CONSIGNE - Montrez toutes les lignes des enregistrements qui contiennent la chaîne « governo », en tenant compte de la casse.

######

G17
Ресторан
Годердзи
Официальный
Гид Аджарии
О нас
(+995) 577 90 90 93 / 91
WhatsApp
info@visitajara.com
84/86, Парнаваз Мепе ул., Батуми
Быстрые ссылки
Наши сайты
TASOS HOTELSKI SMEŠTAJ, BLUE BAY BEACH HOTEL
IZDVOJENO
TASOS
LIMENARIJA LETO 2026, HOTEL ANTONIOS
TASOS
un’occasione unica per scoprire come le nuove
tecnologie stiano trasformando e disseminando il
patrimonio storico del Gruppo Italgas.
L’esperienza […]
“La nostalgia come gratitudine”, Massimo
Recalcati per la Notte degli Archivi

######

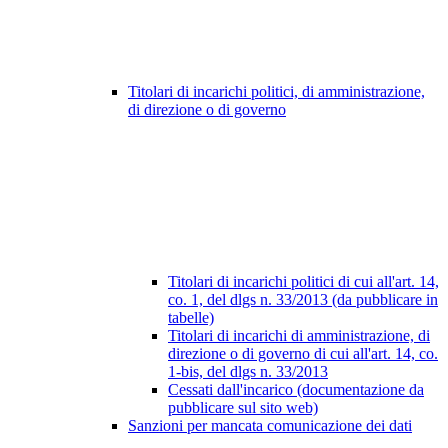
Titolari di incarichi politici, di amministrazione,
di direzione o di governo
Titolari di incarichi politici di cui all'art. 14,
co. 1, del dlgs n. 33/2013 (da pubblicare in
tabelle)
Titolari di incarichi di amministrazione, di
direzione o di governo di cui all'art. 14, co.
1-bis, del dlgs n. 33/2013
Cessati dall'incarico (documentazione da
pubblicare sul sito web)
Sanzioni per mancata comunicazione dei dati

######

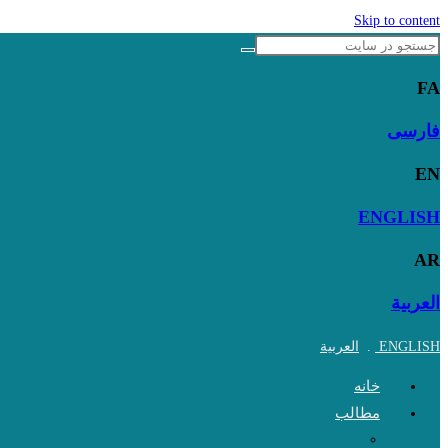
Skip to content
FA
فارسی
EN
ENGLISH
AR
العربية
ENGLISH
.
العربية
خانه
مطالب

######

RÉPONSE ATTENDUE -
di direzione o di governo
direzione o di governo di cui all'art. 14, co.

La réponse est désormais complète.